L’Église Catholique ne condamne pas les tendances homosexuelles ni les personnes, mais condamne les "actes homosexuels". Tout en considérant ces actes comme désordonnés l’église appelle les hommes et les femmes au respect des personnes homosexuelles et condamne l’homophobie.

La distinction en actes homosexuels et personnes homosexuelles est introduite dans la déclaration du Vatican "Persona Humana", publiée en 1976, qui traite de plusieurs questions sexuelles. (source Père dominicain Gareth Moore) :

Selon l’ordre moral objectif, les relations homosexuelles sont des actes dépourvus de leur règle essentielle et indispensable. Elles sont condamnées dans la Sainte Ecriture, comme de graves dépravations et présentées même comme la triste conséquence d’un refus de Dieu. Ce jugement de l’Écriture ne permet pas de conclure que tous ceux qui souffrent de cette anomalie en sont personnellement responsables, mais il atteste que les actes d’homosexualité sont intrinsèquement désordonnés et qu’ils ne peuvent en aucun cas recevoir quelque approbation.

Cette position a été répétée par la suite dans des documents comme « Homosexualitatis Problema » (1986) et « Catéchisme de l’Église catholique » (1992).

 

HOMOSEXUALITÉS (Extrait du Catéchisme pour adultes)

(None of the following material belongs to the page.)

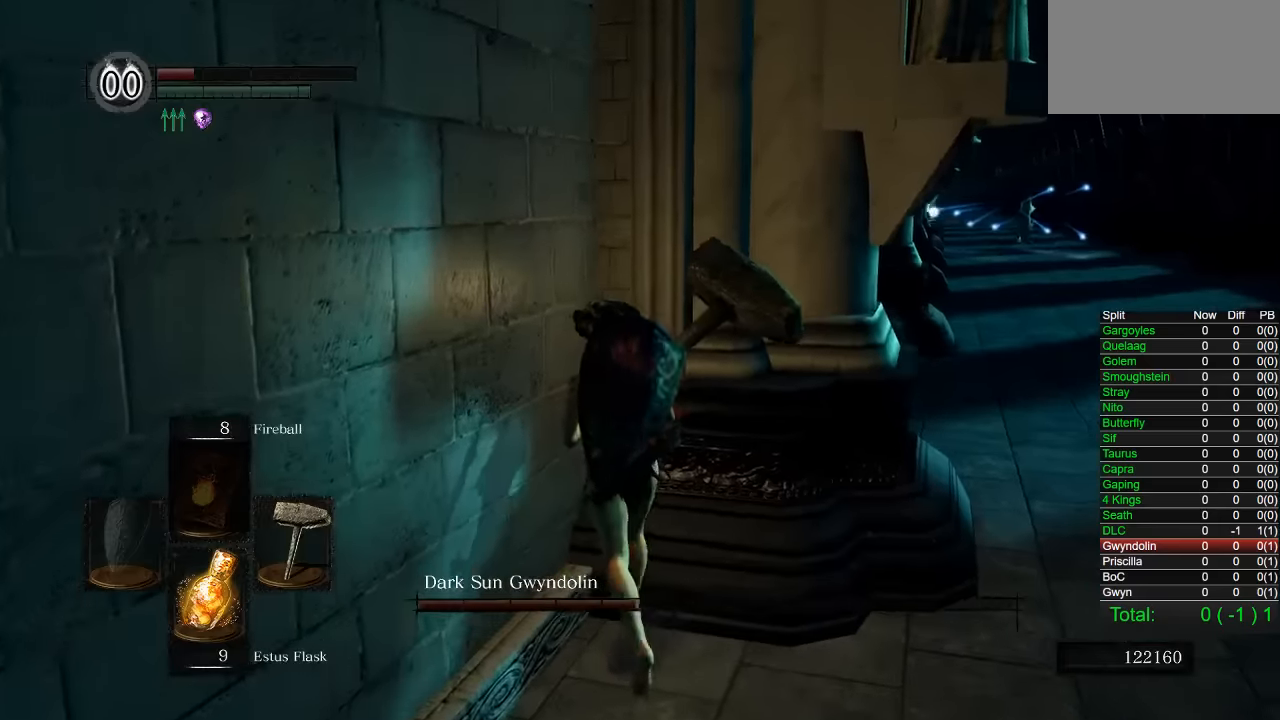
{"dt_ms": 500, "buttons": [], "right_stick": "center", "events": []}
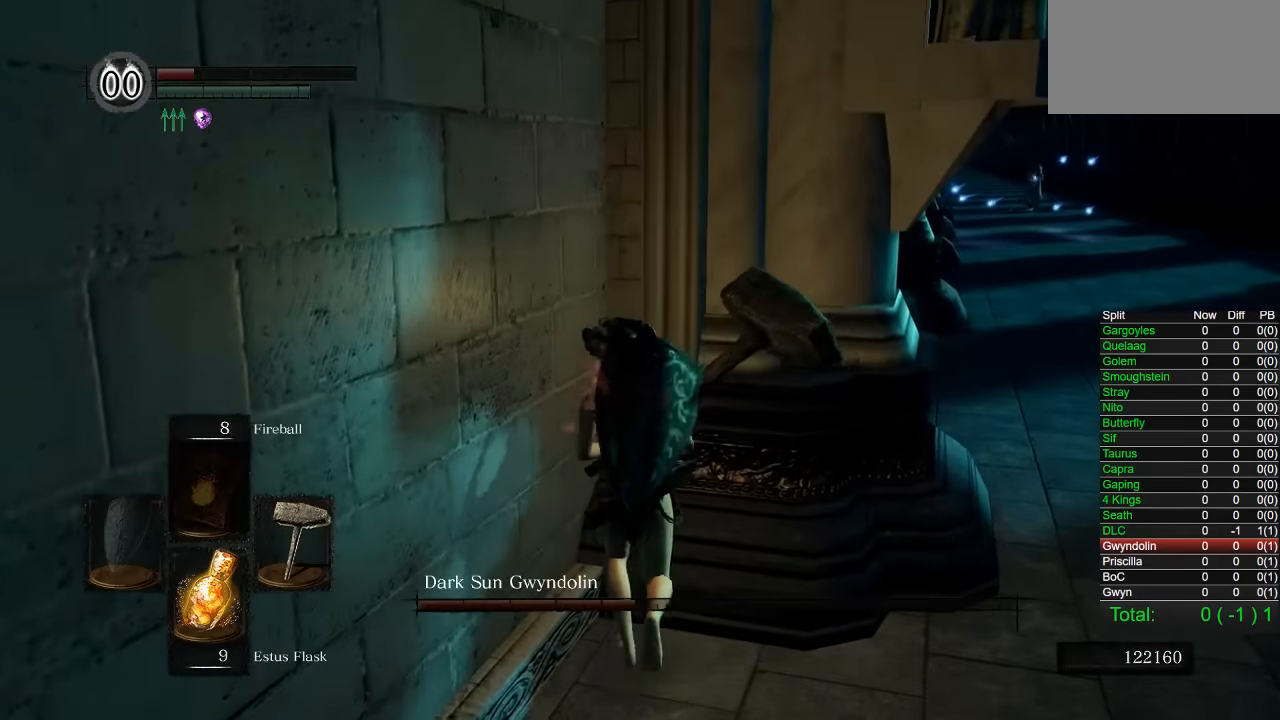
{"dt_ms": 500, "buttons": [], "right_stick": "center", "events": []}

"L’opinion publique, après avoir brocardé l’homosexualité, tend aujourd’hui à en faire une autre manière de vivre la sexualité. Refusant de s’affronter à la différence sexuelle, l’homosexualité est une déviation objectivement grave. Souvent victimes de leur éducation ou du milieu où elles ont vécu, les personnes homosexuelles doivent être reçues et accueillies avec respect, mais dans la vérité. On doit les aider à dépasser leur déviation et à en porter les souffrances. Il ne faut d’ailleurs pas confondre les tendances homosexuelles, qui peuvent être vécues dans une chasteté parfois difficile, avec les actes homosexuels. Mais une société qui prétend reconnaître l’homosexualité comme une chose normale est elle-même malade de ses confusions."

(Les évêques de France, Catéchisme pour adultes, 1991, no. 607)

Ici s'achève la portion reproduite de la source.